A segunda etapa de sua formação musical passou então a ocorrer em Hamburgo, centro urbano mais estruturado e com uma vida musical mais ativa, onde Händel entrou em contato de forma plena com a sonoridade exuberante da música italiana de seu tempo, e onde em 1705 compôs e estreou sua primeira ópera, Almira, toda cantada em italiano. Ciente de que era essa a arte a qual ele deveria se aprimorar e dominar – e que também o norte da Alemanha não era o lugar mais apropriado para realizar isso – em 1707 ele parte rumo ao sul do continente, onde viveu, aprendeu e trabalhou em cortes e teatros de cidades como Roma, Nápoles e Veneza, seja tocando em orquestra, seja compondo óperas no idioma local, com relativo sucesso e boa aceitação, ao menos para um forestiero…
Três anos depois de sua partida, Händel retorna à Alemanha atraído pelo cargo de mestre de capela na corte do Eleitor Georg Ludwig, em Hannover (que anos depois viria se tornar monarca da Inglaterra). Mas assim que assumiu o cargo, ele se licenciou para viajar a Londres, onde oportunidades financeiramente ainda mais atraentes lhe foram apresentadas.
No início do século XVIII, Londres já era um centro urbano sofisticado, que em breve seria o berço da Revolução Industrial e que já abrigava uma classe média relativamente abastada, ansiosa para gastar suas pequenas fortunas com os prazeres antes exclusivos da nobreza.

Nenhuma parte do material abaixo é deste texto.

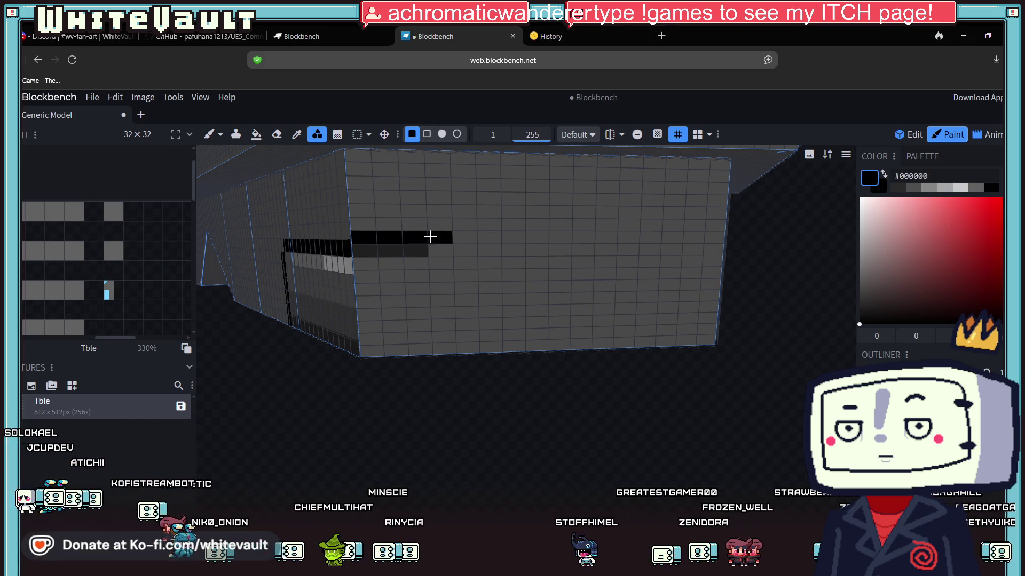
pyautogui.moveTo(778, 210)
pyautogui.mouseDown()
pyautogui.moveTo(491, 458)
pyautogui.moveTo(524, 437)
pyautogui.mouseUp()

Sua trajetória em Londres começou com o pé direito, a partir do sucesso obtido com a ópera Rinaldo (1711), valendo-se da grande aceitação que a ópera e, principalmente, cantoras e cantores italianos então gozavam na sociedade inglesa.
Foi em Londres onde o compositor desenvolveu o tino comercial herdado do pai e, além de escrever partituras, Händel passou a atuar como empresário, tendo participado da criação da Royal Academy of Music (então uma entidade particular) e da realização de diversas temporadas líricas e de concertos.
Entretanto, no ano de 1735, as coisas não estavam lá muito bem para os negócios de Händel. Por um lado, havia o verdadeiro frenesi que se seguiu à estreia da The Beggar’s Opera (ou A Ópera do Mendigo) – espetáculo operístico idealizado pelo empresário John Gay, que se vale de um estilo musical mais popularesco com partes cantadas em inglês – que havia abalado a hegemonia da opera seria italiana (gênero que Händel então dominava como poucos) junto ao público londrino. A isso soma-se não apenas a situação de falência da companhia de ópera que participava, mas também o surgimento de uma concorrente, a Ópera da Nobreza, que então tinha como atração principal ninguém menos que o célebre castrado Carlo Maria Broschi, também conhecido por Farinelli (1705-1782).
Ainda assim, nesse ano, o compositor empreende o que na prática seria seu último sucesso com a opera seria, uma narrativa musical baseada numa história do célebre poeta italiano Ludovico Ariosto (1474-1533), Alcina, a partir do libreto de Antonio Fanzaglia.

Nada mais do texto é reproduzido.